First Author  Varodayan FP Year  2023
Journal  Brain Behav Immun Volume  110
Pages  125-139 PubMed ID  36863493
Mgi Jnum  J:340241 Mgi Id  MGI:7446091
Doi  10.1016/j.bbi.2023.02.020 Citation  Varodayan FP, et al. (2023) Chronic ethanol induces a pro-inflammatory switch in interleukin-1beta regulation of GABAergic signaling in the medial prefrontal cortex of male mice. Brain Behav Immun 110:125-139
abstractText  Neuroimmune pathways regulate brain function to influence complex behavior and play a role in several neuropsychiatric diseases, including alcohol use disorder (AUD). In particular, the interleukin-1 (IL-1) system has emerged as a key regulator of the brain's response to ethanol (alcohol).

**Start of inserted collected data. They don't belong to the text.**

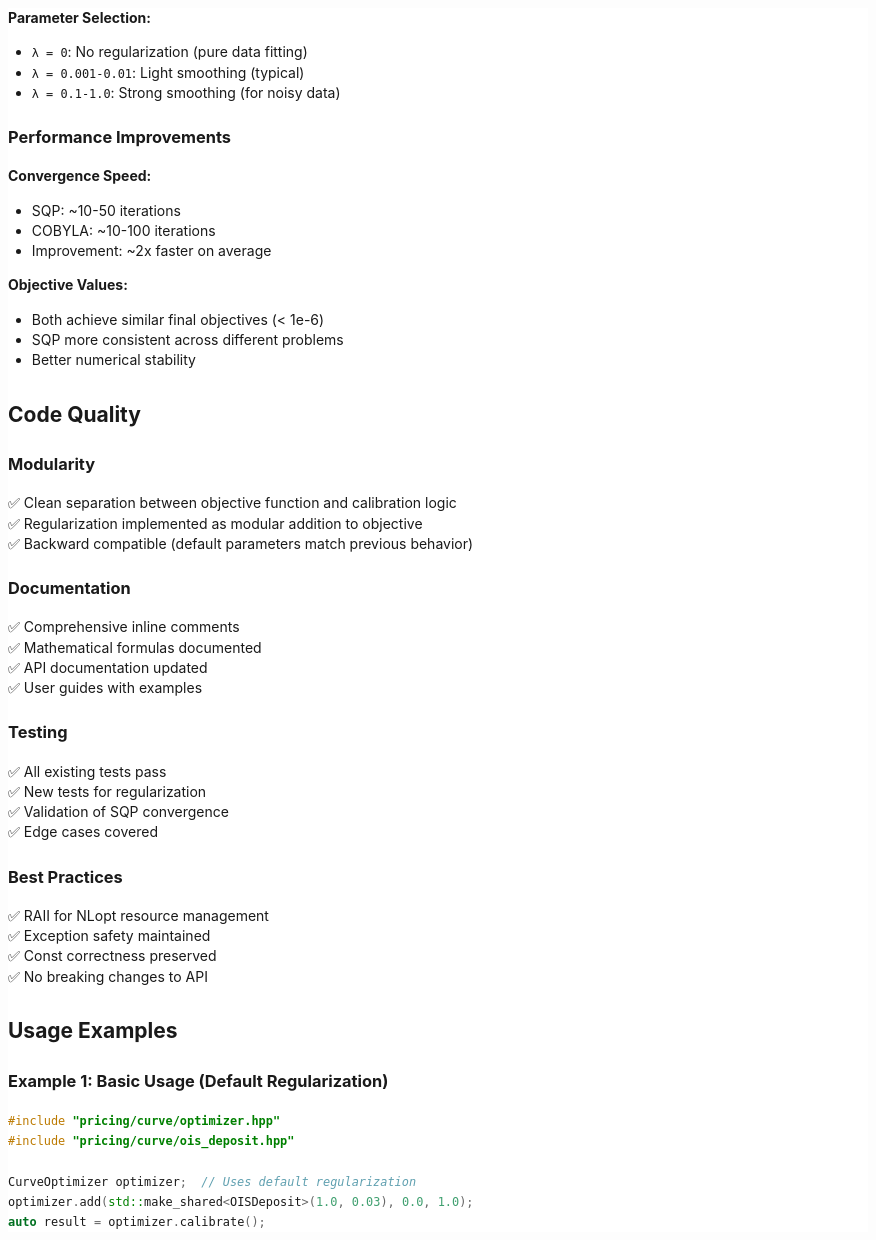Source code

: **Parameter Selection:**
- `λ = 0`: No regularization (pure data fitting)
- `λ = 0.001-0.01`: Light smoothing (typical)
- `λ = 0.1-1.0`: Strong smoothing (for noisy data)

### Performance Improvements

**Convergence Speed:**
- SQP: ~10-50 iterations
- COBYLA: ~10-100 iterations
- Improvement: ~2x faster on average

**Objective Values:**
- Both achieve similar final objectives (< 1e-6)
- SQP more consistent across different problems
- Better numerical stability

## Code Quality

### Modularity
✅ Clean separation between objective function and calibration logic  
✅ Regularization implemented as modular addition to objective  
✅ Backward compatible (default parameters match previous behavior)  

### Documentation
✅ Comprehensive inline comments  
✅ Mathematical formulas documented  
✅ API documentation updated  
✅ User guides with examples  

### Testing
✅ All existing tests pass  
✅ New tests for regularization  
✅ Validation of SQP convergence  
✅ Edge cases covered  

### Best Practices
✅ RAII for NLopt resource management  
✅ Exception safety maintained  
✅ Const correctness preserved  
✅ No breaking changes to API  

## Usage Examples

### Example 1: Basic Usage (Default Regularization)
```cpp
#include "pricing/curve/optimizer.hpp"
#include "pricing/curve/ois_deposit.hpp"

CurveOptimizer optimizer;  // Uses default regularization
optimizer.add(std::make_shared<OISDeposit>(1.0, 0.03), 0.0, 1.0);
auto result = optimizer.calibrate();
```
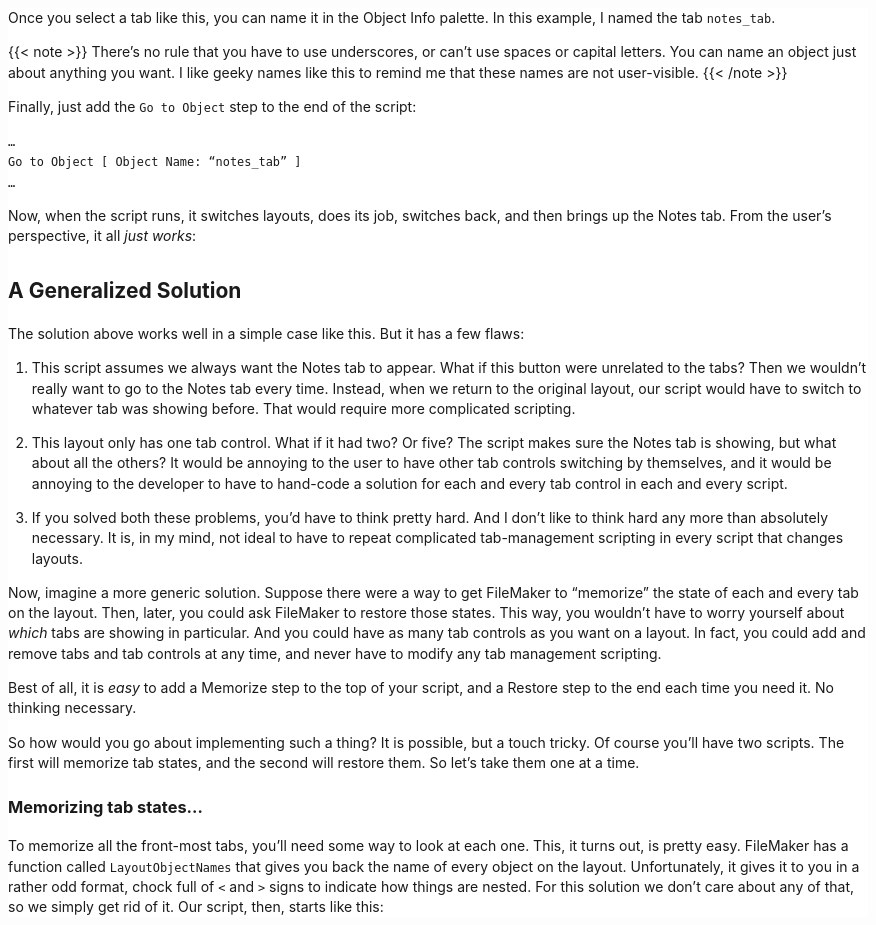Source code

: Once you select a tab like this, you can name it in the Object Info palette. In this example, I named the tab `notes_tab`.

{{< note >}}
There’s no rule that you have to use underscores, or can’t use spaces or capital letters. You can name an object just about anything you want. I like geeky names like this to remind me that these names are not user-visible.
{{< /note >}}

Finally, just add the `Go to Object` step to the end of the script:

```
…
Go to Object [ Object Name: “notes_tab” ]
…
```

Now, when the script runs, it switches layouts, does its job, switches back, and then brings up the Notes tab. From the user’s perspective, it all *just works*:

## A Generalized Solution

The solution above works well in a simple case like this. But it has a few flaws:

1. This script assumes we always want the Notes tab to appear. What if this button were unrelated to the tabs? Then we wouldn’t really want to go to the Notes tab every time. Instead, when we return to the original layout, our script would have to switch to whatever tab was showing before. That would require more complicated scripting.

2. This layout only has one tab control. What if it had two? Or five? The script makes sure the Notes tab is showing, but what about all the others? It would be annoying to the user to have other tab controls switching by themselves, and it would be annoying to the developer to have to hand-code a solution for each and every tab control in each and every script.

3. If you solved both these problems, you’d have to think pretty hard. And I don’t like to think hard any more than absolutely necessary. It is, in my mind, not ideal to have to repeat complicated tab-management scripting in every script that changes layouts.

Now, imagine a more generic solution. Suppose there were a way to get FileMaker to “memorize” the state of each and every tab on the layout. Then, later, you could ask FileMaker to restore those states. This way, you wouldn’t have to worry yourself about *which* tabs are showing in particular. And you could have as many tab controls as you want on a layout. In fact, you could add and remove tabs and tab controls at any time, and never have to modify any tab management scripting.

Best of all, it is *easy* to add a Memorize step to the top of your script, and a Restore step to the end each time you need it. No thinking necessary.

So how would you go about implementing such a thing? It is possible, but a touch tricky. Of course you’ll have two scripts. The first will memorize tab states, and the second will restore them. So let’s take them one at a time.

### Memorizing tab states…

To memorize all the front-most tabs, you’ll need some way to look at each one. This, it turns out, is pretty easy. FileMaker has a function called `LayoutObjectNames` that gives you back the name of every object on the layout. Unfortunately, it gives it to you in a rather odd format, chock full of `<` and `>` signs to indicate how things are nested. For this solution we don’t care about any of that, so we simply get rid of it. Our script, then, starts like this:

Here we investigated the mechanisms underlying ethanol-induced neuroadaptation of IL-1beta signaling at GABAergic synapses in the prelimbic region of the medial prefrontal cortex (mPFC), an area responsible for integrating contextual information to mediate conflicting motivational drives. We exposed C57BL/6J male mice to the chronic intermittent ethanol vapor-2 bottle choice paradigm (CIE-2BC) to induce ethanol dependence, and conducted ex vivo electrophysiology and molecular analyses. We found that the IL-1 system regulates basal mPFC function through its actions at inhibitory synapses on prelimbic layer 2/3 pyramidal neurons. IL-1beta can selectively recruit either neuroprotective (PI3K/Akt) or pro-inflammatory (MyD88/p38 MAPK) mechanisms to produce opposing synaptic effects. In ethanol naive conditions, there was a strong PI3K/Akt bias leading to a disinhibition of pyramidal neurons. Ethanol dependence produced opposite IL-1 effects - enhanced local inhibition via a switch in IL-1beta signaling to the canonical pro-inflammatory MyD88 pathway. Ethanol dependence also increased cellular IL-1beta in the mPFC, while decreasing expression of downstream effectors (Akt, p38 MAPK). Thus, IL-1beta may represent a key neural substrate in ethanol-induced cortical dysfunction. As the IL-1 receptor antagonist (kineret) is already FDA-approved for other diseases, this work underscores the high therapeutic potential of IL-1 signaling/neuroimmune-based treatments for AUD.